Summary
I'm re-thinking how I use the words centralized, decentralized, and distributed to describe systems.
I teach a course at BYU every year called "Large Scale Distributed Systems." As I discuss distributed systems with the class, there is always a bit of a terminology issue I have. It has to do with how we think of distributed systems vs. decentralized systems. You often see this diagram floating around the net:
This always feels like an attempt is to place the ideas of centralized, decentralized, and distributed computing on some kind of continuum.
In his PhD dissertation, Extending the REpresentational State Transfer (REST) Architectural Style for Decentralized Systems (PDF), Rohit Khare makes a distinction about decentralized systems that has always felt right to me. Rohit uses "decentralized" to distinguish systems that are under the control of different entities and thus can't be coordinated by fiat.
Plenty of systems are distributed that are still under the control of a single entity. Almost any large Web 2.0 service will be hosted from different data centers, for example. What distinguishes the Internet, SMTP, and other distributed systems is that they are also made to work across organizational boundaries. There's no centerpoint that controls everything.
Consequently, I propose a new way of thinking about this that gives up on the linearity of graphics like the one above and resorts to that most powerful of all analytic tools, the 2x2 matrix:
In this conceptualization, we classify systems along two axes:
- Whether the components are co-located or distributed. This could be either physical or logical depending on the context and level of abstractions.
- Whether the components are under the control of a single entity or multiple entities. A central control point could be logical or abstract so long as it is able to effectively coordinate nodes in the system.

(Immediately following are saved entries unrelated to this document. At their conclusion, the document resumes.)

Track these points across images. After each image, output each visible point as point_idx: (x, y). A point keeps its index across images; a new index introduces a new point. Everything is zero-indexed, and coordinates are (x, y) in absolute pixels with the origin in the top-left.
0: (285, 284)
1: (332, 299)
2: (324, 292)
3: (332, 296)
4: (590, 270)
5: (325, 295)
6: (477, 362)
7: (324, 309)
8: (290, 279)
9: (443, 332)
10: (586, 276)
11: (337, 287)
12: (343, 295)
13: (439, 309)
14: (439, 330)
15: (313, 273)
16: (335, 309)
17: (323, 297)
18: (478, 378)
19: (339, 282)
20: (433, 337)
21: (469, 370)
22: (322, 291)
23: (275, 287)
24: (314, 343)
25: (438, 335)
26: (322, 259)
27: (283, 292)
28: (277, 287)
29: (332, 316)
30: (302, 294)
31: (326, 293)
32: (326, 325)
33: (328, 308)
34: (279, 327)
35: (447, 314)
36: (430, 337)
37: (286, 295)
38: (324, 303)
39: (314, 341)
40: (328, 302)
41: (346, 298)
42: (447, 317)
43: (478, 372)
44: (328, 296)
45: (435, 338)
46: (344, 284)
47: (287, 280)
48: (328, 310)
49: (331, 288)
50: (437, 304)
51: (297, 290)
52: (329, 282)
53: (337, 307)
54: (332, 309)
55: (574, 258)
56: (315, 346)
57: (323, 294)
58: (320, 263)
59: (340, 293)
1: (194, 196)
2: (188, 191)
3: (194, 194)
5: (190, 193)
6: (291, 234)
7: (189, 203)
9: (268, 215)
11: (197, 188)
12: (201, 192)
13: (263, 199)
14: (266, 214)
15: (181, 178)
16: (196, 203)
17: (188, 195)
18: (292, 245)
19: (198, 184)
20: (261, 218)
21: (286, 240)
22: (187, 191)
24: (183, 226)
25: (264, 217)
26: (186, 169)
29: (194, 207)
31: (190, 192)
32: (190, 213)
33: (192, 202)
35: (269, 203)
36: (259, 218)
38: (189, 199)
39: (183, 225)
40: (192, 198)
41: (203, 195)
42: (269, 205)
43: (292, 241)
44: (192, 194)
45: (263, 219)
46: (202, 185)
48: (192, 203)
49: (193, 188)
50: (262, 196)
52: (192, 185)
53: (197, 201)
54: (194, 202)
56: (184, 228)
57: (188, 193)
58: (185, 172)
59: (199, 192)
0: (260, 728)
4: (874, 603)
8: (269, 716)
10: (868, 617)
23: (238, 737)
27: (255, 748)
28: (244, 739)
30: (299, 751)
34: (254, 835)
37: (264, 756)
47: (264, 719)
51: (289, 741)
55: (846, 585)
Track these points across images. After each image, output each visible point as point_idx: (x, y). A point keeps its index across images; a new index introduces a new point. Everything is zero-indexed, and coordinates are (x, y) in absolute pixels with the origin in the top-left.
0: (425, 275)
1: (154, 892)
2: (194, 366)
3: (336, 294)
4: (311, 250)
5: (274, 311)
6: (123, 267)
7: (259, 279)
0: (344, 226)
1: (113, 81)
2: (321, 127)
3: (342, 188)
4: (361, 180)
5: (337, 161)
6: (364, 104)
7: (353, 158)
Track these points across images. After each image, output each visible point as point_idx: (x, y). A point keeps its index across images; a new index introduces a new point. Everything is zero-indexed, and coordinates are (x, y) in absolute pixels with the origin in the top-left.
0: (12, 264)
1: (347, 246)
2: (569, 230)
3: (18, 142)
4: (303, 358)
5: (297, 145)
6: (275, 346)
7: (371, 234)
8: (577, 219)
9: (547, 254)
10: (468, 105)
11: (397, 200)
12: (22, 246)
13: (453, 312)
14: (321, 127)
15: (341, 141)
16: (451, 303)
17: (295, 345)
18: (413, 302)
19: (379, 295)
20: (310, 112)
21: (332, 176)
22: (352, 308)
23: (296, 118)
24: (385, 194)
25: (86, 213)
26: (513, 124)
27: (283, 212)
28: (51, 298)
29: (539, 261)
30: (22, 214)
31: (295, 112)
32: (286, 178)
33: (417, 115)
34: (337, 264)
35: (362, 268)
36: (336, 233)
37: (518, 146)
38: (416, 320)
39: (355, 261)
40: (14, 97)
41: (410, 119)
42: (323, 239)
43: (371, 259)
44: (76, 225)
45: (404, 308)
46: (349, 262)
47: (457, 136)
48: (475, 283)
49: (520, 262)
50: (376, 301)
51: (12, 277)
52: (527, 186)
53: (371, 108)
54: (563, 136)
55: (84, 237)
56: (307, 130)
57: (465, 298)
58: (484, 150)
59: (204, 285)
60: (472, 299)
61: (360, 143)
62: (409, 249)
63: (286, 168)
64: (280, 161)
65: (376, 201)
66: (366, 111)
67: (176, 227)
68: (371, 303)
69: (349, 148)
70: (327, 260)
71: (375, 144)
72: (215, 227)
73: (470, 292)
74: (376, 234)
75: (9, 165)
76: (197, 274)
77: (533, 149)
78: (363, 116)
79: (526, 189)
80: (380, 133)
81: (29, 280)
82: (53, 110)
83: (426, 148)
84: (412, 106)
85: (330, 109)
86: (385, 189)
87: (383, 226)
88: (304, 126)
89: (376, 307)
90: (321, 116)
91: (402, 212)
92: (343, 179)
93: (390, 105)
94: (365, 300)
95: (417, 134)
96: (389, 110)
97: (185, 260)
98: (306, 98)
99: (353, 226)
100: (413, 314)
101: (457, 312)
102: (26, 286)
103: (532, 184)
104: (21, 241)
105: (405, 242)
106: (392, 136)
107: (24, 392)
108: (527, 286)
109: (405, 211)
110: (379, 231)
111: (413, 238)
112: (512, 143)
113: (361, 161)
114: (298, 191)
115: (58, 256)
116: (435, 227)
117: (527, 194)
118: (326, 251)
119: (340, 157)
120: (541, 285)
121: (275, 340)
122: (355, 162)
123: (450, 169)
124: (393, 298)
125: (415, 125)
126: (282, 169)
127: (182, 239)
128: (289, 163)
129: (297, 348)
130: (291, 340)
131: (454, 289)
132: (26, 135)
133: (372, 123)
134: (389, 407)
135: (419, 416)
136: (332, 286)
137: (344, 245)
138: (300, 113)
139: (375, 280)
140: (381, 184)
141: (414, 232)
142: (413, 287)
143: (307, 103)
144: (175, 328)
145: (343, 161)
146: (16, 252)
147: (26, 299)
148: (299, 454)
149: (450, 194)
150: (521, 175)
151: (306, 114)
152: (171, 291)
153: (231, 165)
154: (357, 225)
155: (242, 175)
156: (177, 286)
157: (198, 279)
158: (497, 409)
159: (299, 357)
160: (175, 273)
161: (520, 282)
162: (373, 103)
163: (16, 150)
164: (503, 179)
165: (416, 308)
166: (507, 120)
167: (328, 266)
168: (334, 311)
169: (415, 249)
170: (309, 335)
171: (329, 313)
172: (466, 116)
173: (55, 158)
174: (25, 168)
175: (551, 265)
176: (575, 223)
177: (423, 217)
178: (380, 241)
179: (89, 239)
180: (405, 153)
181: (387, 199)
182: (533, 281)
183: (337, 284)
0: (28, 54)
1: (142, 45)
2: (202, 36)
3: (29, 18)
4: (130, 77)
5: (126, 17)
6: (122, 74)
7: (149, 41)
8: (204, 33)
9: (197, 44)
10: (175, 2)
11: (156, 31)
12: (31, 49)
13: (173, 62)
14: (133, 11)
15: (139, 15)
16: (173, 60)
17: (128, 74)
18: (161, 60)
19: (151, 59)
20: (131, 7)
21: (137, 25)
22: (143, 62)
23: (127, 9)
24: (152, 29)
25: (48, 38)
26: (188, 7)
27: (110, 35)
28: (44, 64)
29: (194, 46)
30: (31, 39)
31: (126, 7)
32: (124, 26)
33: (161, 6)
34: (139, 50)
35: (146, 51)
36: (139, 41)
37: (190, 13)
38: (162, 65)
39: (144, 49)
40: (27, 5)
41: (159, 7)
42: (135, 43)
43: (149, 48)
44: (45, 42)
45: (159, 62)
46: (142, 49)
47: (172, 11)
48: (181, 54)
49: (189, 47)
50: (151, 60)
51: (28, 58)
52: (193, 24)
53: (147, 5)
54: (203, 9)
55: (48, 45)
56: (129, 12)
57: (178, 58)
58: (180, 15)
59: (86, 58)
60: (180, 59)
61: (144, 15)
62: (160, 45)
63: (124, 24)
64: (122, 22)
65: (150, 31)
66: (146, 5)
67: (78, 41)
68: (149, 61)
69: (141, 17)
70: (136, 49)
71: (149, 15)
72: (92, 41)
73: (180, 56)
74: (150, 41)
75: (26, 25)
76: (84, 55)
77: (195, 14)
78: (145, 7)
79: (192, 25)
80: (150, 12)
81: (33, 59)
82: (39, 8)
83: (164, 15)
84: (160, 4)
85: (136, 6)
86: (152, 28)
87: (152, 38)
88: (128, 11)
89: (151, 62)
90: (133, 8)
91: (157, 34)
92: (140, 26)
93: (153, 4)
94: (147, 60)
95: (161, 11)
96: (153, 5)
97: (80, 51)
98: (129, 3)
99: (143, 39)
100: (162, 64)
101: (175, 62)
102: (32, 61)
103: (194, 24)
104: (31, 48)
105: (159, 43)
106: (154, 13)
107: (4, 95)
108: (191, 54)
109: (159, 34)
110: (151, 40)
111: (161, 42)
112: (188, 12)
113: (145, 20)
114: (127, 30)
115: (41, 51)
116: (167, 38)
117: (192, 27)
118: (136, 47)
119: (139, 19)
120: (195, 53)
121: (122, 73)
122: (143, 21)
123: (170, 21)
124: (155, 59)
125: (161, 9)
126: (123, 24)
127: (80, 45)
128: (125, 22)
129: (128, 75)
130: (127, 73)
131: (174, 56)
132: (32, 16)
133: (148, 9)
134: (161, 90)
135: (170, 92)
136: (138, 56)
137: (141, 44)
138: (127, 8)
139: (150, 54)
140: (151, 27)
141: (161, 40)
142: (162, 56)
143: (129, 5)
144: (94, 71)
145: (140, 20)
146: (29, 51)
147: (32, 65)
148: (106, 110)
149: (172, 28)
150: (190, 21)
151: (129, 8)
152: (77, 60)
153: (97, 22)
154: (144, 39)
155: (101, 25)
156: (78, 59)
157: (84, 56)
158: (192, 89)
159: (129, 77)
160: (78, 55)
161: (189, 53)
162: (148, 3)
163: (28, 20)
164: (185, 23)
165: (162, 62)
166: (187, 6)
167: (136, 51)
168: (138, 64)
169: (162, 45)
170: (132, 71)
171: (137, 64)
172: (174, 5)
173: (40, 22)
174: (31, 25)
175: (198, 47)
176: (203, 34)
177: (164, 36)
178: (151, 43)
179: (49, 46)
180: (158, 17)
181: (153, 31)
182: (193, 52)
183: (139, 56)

We could envision a third axis on the model that also classifies systems as to whether they are hierarchical or heterarchical like so:
If you're having trouble with the distinction, note that DNS is a decentralized, hierarchical system where as Facebook's OpenGraph is a centralized, heterarchical system.
I like this model and so, for now, I'm sticking with it and starting to think of and describe systems in this way. I've gotten some mental leverage out of it. I'd love to know what you think.